Event 2 Blog: Jess Irish and This Moral Plastik

 Jess Irish is an artist looking to bring attention to the overuse of single-use plastics on the planet, and other environmental concerns. Her work really is relevant to our times in an environmental crisis, which has resulted in an outpouring of art with realized political effects (McKibben). Jess Irish and Professor Vesna met at UCSB, where they were eventually colleagues at the New School in Parsons. The professor described her as a “kindred spirit”, and I believe her artwork portrays that. Her artwork raises awareness about our planet in the hopes of inspiring change with interests in sustainability and community activism. 
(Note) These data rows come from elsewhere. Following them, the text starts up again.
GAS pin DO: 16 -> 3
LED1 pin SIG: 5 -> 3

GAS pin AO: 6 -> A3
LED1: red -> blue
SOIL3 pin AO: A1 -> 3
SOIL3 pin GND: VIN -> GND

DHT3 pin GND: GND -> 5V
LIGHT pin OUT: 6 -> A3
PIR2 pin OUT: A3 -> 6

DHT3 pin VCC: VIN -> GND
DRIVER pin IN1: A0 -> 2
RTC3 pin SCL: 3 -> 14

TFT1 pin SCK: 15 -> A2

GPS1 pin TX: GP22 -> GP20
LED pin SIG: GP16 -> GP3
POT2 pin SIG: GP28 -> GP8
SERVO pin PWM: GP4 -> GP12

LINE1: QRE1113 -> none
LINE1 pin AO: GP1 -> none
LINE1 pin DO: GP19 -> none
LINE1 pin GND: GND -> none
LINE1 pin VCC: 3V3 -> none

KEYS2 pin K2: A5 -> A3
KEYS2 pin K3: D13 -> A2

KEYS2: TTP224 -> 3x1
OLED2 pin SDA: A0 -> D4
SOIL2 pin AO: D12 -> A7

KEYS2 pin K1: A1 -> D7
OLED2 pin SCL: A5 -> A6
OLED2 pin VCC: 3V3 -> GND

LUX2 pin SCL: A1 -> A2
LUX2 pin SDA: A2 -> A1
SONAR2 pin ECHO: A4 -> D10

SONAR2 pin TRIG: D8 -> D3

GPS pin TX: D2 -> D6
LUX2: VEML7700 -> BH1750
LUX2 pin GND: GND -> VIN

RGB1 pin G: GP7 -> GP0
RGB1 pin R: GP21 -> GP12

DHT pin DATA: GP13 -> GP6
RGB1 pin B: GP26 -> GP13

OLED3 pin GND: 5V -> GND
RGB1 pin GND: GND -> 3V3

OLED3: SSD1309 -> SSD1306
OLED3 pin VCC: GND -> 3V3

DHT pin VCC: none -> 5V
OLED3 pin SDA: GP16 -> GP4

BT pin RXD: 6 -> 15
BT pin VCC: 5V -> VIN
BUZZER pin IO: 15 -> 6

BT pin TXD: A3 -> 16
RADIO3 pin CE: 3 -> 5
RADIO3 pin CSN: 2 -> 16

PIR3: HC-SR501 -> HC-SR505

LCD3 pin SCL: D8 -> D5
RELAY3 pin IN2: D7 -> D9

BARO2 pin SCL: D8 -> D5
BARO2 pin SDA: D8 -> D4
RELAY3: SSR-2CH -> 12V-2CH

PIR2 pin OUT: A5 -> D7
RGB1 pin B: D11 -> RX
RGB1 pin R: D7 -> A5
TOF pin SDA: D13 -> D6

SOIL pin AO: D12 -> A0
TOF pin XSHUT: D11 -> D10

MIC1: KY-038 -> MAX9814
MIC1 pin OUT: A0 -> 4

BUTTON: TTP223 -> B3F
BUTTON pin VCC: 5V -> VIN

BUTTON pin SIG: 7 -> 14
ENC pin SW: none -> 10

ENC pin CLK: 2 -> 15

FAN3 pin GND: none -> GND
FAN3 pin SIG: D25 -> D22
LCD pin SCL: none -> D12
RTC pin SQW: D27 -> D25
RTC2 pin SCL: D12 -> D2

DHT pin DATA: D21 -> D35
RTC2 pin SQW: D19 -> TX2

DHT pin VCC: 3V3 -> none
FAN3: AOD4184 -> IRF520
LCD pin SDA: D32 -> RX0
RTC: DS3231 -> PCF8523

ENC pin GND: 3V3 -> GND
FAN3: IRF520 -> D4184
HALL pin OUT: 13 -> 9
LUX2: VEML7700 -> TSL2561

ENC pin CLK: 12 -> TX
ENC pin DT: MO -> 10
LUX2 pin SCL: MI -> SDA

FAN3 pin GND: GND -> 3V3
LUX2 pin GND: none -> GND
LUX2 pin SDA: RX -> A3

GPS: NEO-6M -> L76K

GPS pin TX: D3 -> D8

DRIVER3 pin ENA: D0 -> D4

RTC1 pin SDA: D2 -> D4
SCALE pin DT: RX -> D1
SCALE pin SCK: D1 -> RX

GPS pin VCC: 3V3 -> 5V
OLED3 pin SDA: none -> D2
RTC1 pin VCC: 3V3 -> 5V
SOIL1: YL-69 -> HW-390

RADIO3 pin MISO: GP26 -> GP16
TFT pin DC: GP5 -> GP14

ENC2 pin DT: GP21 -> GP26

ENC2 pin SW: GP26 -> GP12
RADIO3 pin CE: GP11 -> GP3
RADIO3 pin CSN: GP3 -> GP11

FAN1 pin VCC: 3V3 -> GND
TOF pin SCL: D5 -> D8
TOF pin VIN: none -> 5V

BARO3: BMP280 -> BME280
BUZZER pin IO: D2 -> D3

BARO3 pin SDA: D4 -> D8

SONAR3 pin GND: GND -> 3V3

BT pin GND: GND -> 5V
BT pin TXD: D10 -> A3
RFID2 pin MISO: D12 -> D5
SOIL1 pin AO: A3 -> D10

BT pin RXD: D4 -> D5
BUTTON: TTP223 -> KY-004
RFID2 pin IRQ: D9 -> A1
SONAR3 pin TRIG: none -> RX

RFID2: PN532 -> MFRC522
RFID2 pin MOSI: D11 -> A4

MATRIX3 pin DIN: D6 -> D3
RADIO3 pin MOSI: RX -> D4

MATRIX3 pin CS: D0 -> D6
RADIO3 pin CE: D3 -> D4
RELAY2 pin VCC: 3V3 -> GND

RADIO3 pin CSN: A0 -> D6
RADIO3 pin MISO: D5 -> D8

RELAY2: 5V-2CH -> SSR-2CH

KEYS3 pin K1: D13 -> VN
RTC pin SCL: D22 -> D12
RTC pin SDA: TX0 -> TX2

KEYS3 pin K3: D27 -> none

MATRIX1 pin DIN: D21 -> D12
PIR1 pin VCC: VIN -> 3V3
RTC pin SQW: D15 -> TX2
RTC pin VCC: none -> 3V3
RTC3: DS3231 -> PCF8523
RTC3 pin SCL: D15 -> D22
                                                                                

We started the event by watching Jess Irish’s documentary, This Mortal Plastik, which plays with visuals and sound. Rachel Carson’s story A Fable for Tomorrow asks readers to imagine a hypothetical future without songbirds, utilizing storytelling to incite change, which Irish uses as her inspiration (Carson). In her documentary, Irish shows a video she created of hands clutching a variety of plastic materials, moving them around in their hands. Her artwork in this scene demonstrates the human tendency to grapple with the effects of this plastic and what the future holds as the topic of climate change slowly encompasses our lives due to our own presence on the Earth. She discusses how polyethylene plastic has become such an ingrained material in our society, originating from the matter of eons past. This makes me wonder how exploitative the process is that converts natural, organic material which has such an honorary history into single-use plastics which have such a detrimental impact on our planet. 



In her documentary, Jess Irish also discusses the intersections of the environmental crisis which includes race. Her documentary sheds light on a majority-minority town struggling against a power plant built over old sugarcane fields that had been active before the civil war. Clearly, the environmental crisis plays a role in the continued historic exploitation of people of color. The climate crisis has brought forth alarmist works that encourage us to reflect on where “we end and the world begins (Lescaze).








Works Cited

Carson, Rachel. Silent Spring. Houghton Mifflin Harcourt, 2002.

Irish, Jess. This Mortal Plastik. 2021.